A notice of seizure is a written notice from the Internal Revenue Service (IRS) to inform either an individual taxpayer or business that the government has seized its property.

Also known as form 2433, a Notice of Seizure states that, under the authority in section 6331 of the Internal Revenue Code, and by virtue of a levy from the Area Director of Internal Revenue, the IRS has seized property for nonpayment of past-due internal revenue taxes. 

The document will list from what date the taxes are past-due, the amount that was due, and the taxpayers' Internal Revenue Area and Territory. A notice of seizure will describe what property was seized and will show the name and signature of the Revenue Officer, making the seizure. 

Understanding Notice of Seizure

A notice of seizure is the final document the government must produce in the process of seizing property for nonpayment of federal taxes. The Internal Revenue Service will initiate this process by sending a “Notice of Demand for Payment,” which indicates to a taxpayer that they owe the federal government money. 

If the taxpayer ignores the Notice of Demand for Payment or fails to pay the debt in full, the IRS will ultimately send a letter indicating its intent to levy the individual taxpayer or business’s assets. The intent to levy is indicated in a variety of forms, depending on the taxpayer’s situation. For instance, if the delinquent taxpayer has a significant state income tax refund, the IRS might send a form CP 504, which indicates the government’s intent to levy against the state refund in order to make itself whole.

Notice of Seizure in the Seizure Process

A CP90 notice is a final notice of the intent to levy, which indicates that a seizure is imminent.
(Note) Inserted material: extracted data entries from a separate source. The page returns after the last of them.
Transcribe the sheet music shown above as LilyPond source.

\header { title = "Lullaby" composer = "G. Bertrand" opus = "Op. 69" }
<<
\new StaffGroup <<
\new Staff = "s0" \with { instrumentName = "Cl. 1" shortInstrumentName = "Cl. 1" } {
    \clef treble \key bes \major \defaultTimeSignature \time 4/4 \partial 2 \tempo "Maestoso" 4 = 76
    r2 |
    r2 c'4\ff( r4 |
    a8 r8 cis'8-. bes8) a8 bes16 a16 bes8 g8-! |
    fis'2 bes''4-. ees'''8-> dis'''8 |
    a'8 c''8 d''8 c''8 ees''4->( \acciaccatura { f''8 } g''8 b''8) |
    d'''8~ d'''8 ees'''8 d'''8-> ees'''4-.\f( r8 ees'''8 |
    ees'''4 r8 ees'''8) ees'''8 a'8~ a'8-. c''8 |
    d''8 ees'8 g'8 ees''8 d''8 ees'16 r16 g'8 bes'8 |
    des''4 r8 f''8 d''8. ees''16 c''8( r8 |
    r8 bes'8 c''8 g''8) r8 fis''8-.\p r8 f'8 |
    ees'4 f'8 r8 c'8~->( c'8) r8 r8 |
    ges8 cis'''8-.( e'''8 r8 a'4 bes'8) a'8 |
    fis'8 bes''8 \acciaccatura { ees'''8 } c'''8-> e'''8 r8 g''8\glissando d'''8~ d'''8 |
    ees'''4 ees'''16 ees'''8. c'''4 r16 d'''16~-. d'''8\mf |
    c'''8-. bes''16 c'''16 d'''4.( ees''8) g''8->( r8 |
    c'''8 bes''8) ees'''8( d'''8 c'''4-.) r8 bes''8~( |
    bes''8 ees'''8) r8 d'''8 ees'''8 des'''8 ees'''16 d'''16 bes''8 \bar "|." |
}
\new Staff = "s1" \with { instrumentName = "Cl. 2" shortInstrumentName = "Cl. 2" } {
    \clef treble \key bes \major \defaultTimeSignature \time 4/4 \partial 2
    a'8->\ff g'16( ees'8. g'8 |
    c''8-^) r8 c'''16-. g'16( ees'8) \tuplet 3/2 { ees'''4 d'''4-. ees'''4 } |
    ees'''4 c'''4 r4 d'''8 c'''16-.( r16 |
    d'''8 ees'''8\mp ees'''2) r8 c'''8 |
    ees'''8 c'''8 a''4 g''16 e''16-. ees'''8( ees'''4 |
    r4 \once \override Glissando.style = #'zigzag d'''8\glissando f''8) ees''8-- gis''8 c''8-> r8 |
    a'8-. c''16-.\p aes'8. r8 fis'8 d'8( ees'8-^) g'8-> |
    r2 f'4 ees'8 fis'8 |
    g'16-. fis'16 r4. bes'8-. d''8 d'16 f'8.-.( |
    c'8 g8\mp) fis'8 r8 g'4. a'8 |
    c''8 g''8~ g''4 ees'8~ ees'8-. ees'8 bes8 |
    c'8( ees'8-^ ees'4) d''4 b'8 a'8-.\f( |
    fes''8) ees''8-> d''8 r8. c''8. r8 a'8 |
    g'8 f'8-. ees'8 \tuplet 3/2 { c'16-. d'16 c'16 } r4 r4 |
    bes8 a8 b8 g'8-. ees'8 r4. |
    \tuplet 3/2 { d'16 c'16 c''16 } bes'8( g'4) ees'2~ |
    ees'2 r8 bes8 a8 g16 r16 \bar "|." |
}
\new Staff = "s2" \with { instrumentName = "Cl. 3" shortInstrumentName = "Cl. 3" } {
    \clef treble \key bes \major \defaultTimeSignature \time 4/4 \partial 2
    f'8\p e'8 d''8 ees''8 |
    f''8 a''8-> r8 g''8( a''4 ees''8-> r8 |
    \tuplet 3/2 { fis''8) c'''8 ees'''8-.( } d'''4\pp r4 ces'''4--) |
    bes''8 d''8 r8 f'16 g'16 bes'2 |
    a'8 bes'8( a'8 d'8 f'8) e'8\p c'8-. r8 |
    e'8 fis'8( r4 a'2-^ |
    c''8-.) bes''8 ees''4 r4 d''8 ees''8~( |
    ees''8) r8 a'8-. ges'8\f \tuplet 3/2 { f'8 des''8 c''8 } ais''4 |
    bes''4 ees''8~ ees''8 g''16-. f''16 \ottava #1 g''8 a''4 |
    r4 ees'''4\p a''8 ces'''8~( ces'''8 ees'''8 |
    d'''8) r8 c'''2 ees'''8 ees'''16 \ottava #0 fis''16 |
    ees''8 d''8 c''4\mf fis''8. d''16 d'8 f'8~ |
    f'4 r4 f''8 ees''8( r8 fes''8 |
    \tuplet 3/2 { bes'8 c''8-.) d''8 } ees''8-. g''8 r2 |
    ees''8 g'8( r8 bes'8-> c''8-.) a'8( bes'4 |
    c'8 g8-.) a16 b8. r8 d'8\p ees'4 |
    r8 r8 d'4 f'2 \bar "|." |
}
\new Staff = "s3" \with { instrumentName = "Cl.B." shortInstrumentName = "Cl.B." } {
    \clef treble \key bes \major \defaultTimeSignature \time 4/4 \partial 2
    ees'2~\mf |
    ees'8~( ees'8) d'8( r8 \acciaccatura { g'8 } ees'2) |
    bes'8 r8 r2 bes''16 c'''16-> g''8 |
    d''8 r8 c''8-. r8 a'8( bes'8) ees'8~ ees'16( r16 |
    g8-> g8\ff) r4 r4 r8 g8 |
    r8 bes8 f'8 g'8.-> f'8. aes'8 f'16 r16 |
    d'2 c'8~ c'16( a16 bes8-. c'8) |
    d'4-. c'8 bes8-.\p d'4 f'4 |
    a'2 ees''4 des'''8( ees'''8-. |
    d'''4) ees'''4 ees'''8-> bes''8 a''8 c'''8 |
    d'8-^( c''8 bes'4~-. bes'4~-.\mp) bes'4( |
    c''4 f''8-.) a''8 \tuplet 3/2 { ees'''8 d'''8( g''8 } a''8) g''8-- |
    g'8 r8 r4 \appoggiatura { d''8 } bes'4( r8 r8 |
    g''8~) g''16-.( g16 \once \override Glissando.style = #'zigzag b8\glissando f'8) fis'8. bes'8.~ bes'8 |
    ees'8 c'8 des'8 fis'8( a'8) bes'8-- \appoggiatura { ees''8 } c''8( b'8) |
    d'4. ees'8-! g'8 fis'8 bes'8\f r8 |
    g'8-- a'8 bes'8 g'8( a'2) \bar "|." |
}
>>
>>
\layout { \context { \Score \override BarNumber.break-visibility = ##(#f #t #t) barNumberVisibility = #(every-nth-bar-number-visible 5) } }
CP90 is a formal notice that the IRS has the right to seize your assets unless you take action within 30 days to pay what you owe, or request a payment plan if you cannot pay. At this point, all of your assets are at risk, from real estate to bank accounts to retirement savings or other investment vehicles. If you disagree with the notice, you can request a collection due process hearing, and even appeal that decision if needed.

When the IRS does ultimately seize a taxpayer or business's assets, it is required to leave a copy of the Notice of Seizure at the site of the seizure, and it is also required to mail copies by regular and certified mail to the relevant individual’s last known address and workplace.